Everything I did was always strategic.

I’d spent the last year with scenarios running through my mind, each one bloodier than the last. I needed a reason to be moved, transferred to where I was forced out of this prison’s walls. It was risky. They could have just kept me in solitary. But it was a risk I’d been willing to take.

The guards led me down the corridor to the exit where the bus waited.

Everyone I passed knew to avoid my gaze—like prey instinctively sensing a predator. And I took pleasure in their fear, knowing that I was the one causing their terror. It was a fucking aphrodisiac.

When the exit door pushed open, the sun hit my face. I squinted, unaccustomed to being outside. I was in solitary more times than not.

The transport bus was a fucking beast’s cage of reinforced steel made to contain monsters specifically like me.

There were a few other prisoners being loaded in, and when it was my turn, I climbed the four steps to get onto the bus. They tried to lead me to one of the first seats, but I used my strengthto power through the aisle until I was in the very back. Where the emergency exit was.

They didn’t give me shit about it and instead stayed silent while they locked my chains to the floor. I leaned back, testing the strength of my bonds, and kept my smile to myself, as my plan was coming to fruition.

After they made sure everything was secure, the bus’s engine roared to life a second before pulling forward.
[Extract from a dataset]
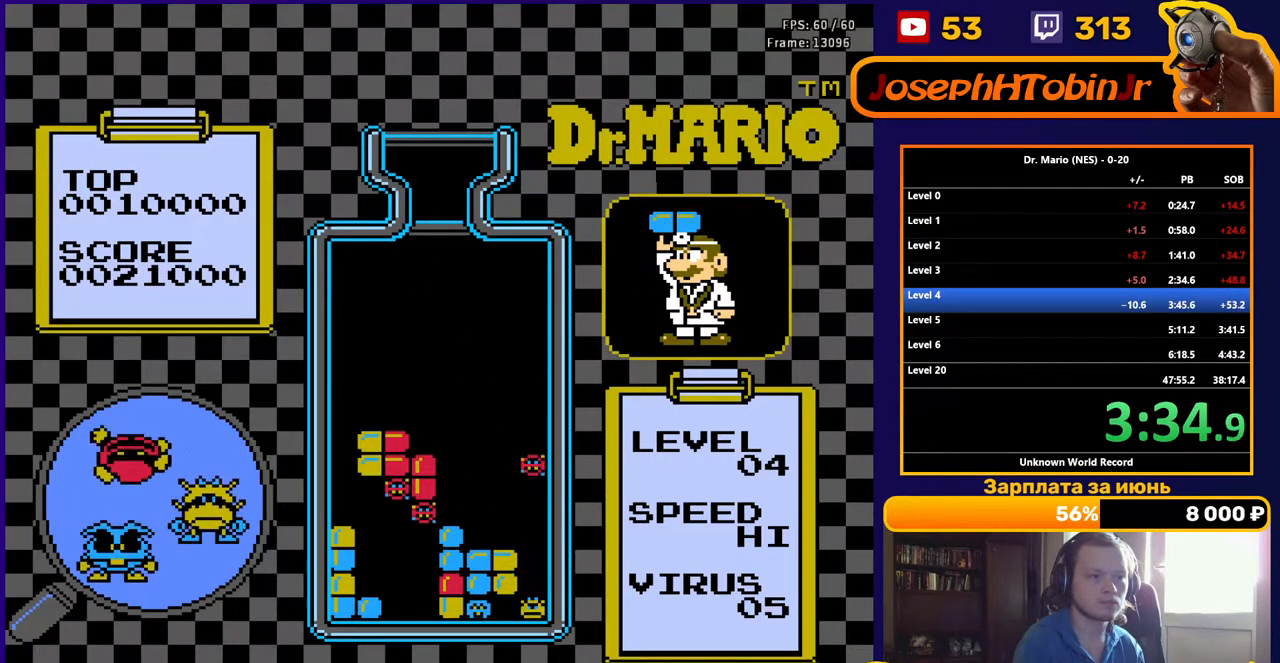
{"buttons": [], "events": []}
They thought I was restricted and broken. None of these fuckers understood that not even reinforced steel could contain the type of monster I was.

Before I’d been diagnosed, I always had people watching me, looking at me like they expected me to be the killer I turned out to be.

And after they found me standing over my high school bully’s bloody corpse, I’d been analyzed and picked apart by doctors who thought I was their personal lab rat. They couldn’t understand how a child could be so brutal and savage in the way I had been. They wanted to know what I was, and they finally found the right word to describe me.

Psychopath.

And when they realized what I was and could label me, I’d seen the satisfaction on their faces. Being able to put me in a box meant they had some kind of control over the situation, over me.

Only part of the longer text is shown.